Fasting for Lent... and the terror of temptation


As we begin the season of Lent, our minds might be on fasting. I grew up in an Anglo-Catholic vicarage and Lent was a time of real hunger. I developed the discipline that made me an anorexic in later life, and would regularly go whole days with no food, especially Fridays. It gave me a sense of power in what felt like a pretty chaotic existence. Easter Sunday was in our family a binge of chocolate as we made up for the previous 40 days of deprivation.
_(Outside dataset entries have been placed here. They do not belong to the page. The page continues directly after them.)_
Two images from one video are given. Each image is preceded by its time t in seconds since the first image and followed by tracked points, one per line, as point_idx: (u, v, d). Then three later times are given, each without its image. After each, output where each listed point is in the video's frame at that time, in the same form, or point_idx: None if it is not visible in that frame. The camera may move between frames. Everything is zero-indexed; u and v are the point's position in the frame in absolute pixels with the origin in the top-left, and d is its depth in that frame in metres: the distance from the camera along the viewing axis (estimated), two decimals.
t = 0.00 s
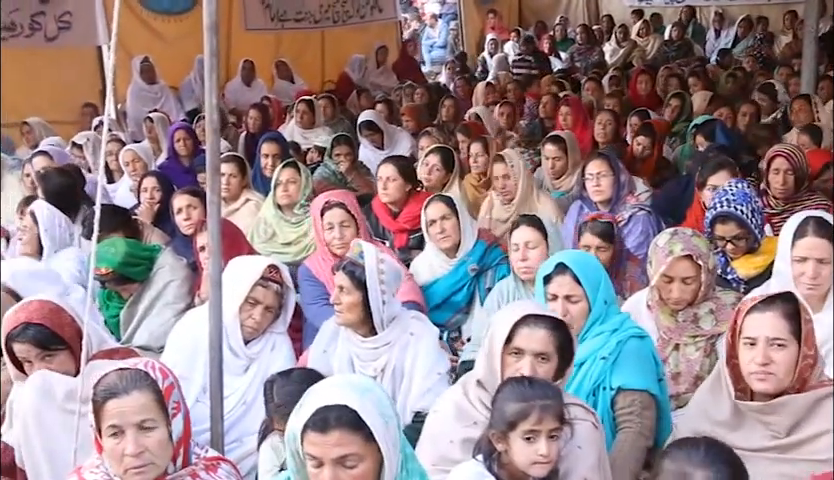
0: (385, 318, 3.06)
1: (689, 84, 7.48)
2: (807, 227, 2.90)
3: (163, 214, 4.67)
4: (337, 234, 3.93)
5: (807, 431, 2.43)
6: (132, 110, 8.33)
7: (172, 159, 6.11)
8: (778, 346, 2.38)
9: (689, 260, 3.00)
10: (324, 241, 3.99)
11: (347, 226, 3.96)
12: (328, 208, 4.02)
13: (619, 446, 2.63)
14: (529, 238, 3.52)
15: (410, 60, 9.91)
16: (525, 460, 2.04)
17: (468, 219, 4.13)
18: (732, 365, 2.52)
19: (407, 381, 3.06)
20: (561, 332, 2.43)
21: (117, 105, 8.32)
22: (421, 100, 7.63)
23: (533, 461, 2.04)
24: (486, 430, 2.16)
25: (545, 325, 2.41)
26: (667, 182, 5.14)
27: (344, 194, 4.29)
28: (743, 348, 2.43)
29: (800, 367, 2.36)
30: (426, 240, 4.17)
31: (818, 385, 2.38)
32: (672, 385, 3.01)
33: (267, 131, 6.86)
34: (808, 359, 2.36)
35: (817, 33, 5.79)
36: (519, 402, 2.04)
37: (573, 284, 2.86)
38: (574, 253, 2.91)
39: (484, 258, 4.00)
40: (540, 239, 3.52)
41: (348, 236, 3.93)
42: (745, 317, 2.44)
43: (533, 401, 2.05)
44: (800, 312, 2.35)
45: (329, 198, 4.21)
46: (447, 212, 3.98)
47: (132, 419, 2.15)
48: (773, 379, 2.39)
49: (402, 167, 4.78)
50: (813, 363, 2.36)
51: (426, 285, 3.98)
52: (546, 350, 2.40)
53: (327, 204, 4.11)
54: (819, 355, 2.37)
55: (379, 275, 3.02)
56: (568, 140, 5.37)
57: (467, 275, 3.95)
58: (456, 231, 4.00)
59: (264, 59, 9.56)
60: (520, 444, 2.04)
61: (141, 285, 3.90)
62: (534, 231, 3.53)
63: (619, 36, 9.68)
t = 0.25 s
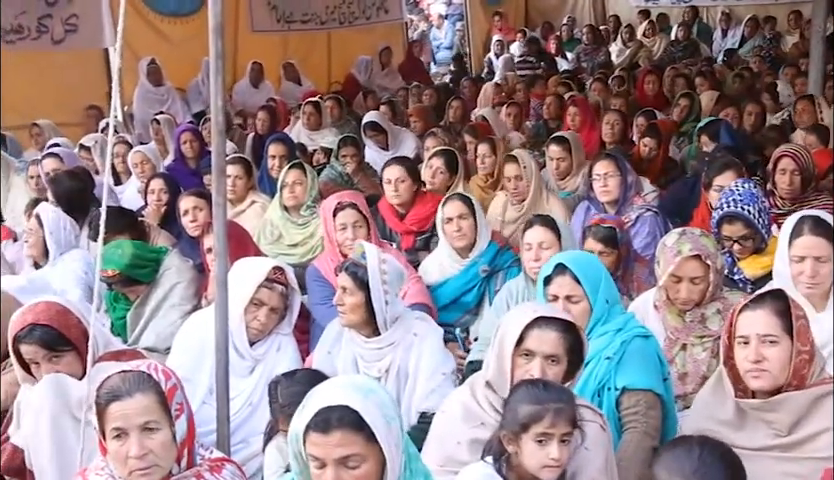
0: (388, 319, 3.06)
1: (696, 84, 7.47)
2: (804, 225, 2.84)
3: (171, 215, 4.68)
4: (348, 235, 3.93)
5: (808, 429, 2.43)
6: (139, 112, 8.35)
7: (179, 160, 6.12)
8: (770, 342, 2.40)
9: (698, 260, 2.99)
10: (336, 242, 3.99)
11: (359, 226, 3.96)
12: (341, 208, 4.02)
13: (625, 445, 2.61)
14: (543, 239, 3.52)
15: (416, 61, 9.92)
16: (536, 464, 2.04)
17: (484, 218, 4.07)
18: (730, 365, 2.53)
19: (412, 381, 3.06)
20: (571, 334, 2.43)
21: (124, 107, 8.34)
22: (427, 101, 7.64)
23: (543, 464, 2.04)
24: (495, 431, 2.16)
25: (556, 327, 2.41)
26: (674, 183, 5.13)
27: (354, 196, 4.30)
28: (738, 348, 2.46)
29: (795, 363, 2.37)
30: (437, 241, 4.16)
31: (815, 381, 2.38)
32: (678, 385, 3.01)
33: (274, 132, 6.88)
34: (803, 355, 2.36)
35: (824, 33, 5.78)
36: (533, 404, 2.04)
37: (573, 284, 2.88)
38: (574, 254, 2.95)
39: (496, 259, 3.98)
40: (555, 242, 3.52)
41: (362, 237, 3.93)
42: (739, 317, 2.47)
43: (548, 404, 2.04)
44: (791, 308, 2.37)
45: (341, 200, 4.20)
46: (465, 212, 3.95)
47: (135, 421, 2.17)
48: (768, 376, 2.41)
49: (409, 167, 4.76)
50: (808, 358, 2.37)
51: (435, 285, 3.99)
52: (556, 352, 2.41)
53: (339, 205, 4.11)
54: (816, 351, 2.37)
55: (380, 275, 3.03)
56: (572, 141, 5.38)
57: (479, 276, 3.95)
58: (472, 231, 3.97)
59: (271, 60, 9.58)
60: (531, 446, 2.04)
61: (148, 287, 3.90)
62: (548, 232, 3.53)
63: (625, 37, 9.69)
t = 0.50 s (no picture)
0: (396, 320, 3.06)
1: (703, 84, 7.45)
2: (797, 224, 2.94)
3: (178, 217, 4.68)
4: (351, 238, 3.93)
5: (818, 431, 2.45)
6: (147, 114, 8.37)
7: (186, 162, 6.14)
8: (782, 343, 2.38)
9: (709, 260, 2.98)
10: (338, 245, 3.98)
11: (362, 229, 3.97)
12: (340, 213, 4.01)
13: (633, 446, 2.61)
14: (567, 241, 3.51)
15: (422, 62, 9.92)
16: (546, 466, 2.04)
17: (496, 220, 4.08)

Yesterday, our local Tesco, having run out of chocolate reindeers shortly after Christmas, finally got in the chocolate bunnies. I've been watching the shelves for the great occasion. Today, as I go home to eat my first chocolate bunny, of Lent, I regret the loss of the fasting discipline. I've tried many times to rediscover it, but it always ends in humiliating failure. If I can't resist this temptation, can I resist any temptation? Am I weak, immoral, or just human? 

I think one of the reasons I find giving up in Lent so hard to do is because many years ago, I gave up alcohol. I've not had a drink since that May, many 'day-at-a-times' ago. That major bit of giving up though was not just for Christmas, or Easter, or to lose a few pounds for the summer. It was for life itself. I chose life, not death.

All my childhood, growing up in the vicarage and abroad with our father, who was briefly with a missionary organisation, I had said the Lord's Prayer every day. I had prided myself on a good memory. One day I stood very drunk at the top of that mountain, the devil himself crawling out of the walls and laughing at me. I saw the demons in the abyss tempting me in. Die, die, die they said. In terror, I tried to pray the Lord's Prayer. I couldn't remember it. I never had full-blown delirium tremens. But not for nothing do they call it the 'demon drink'.

I was now at the bottom of the abyss. That was when I understood for the first time what I had to do. I still could not remember the words, but with all my heart and soul, I asked God for help. I cannot tell you whether it was God that spoke to me next, or a rare voice of sanity that made itself heard in my own head. An answer did come though of what to do next. It said: 'Call the Samaritans.' I did, they told me what to do. I did it, and a day at a time, I've been sober ever since. Today, when I come to the rail for communion, I don't take the wine, only the bread. Giving up alcohol was nothing to do with self-control and everything to do with surrender.

In my new life, the aim of my existence is to stay well spiritually, mentally and physically. I do this for God, myself and my family. It is achieved in a number of ways - chiefly prayer, meditation and giving back to the people who helped me. But I must confess, chocolate is an aid. I won't get in a car and kill someone through too much chocolate. I won't go mad or get very, very sick. But every Lent, I will feel just that little bit guilty. It's like Augustine's famous prayer: Lord make me chaste, but not just yet. Lord, help me to give up chocolate for Lent. But not yet.

This week, Lent groups in our church are starting on the booklet, All Is Gift. Our aim is to be more aware that everything we are and have is a gift from God. We will try to cultivate an 'attitude of gratitude'. This attitude of gratitude is one of the main sayings of the groups I go to now to help with my recovery. Another way of putting it is, the bottle is half full, not half empty.

For the Church, they could think: our churches are half full, not half empty. God's gifts to us are the essence of the daily miracle we live in. An attitude of gratitude helps make this miracle possible. Witnessing to these gifts might consist of nothing more than seeing life from the bottle as half full rather than half empty, obviously half full of water in my case.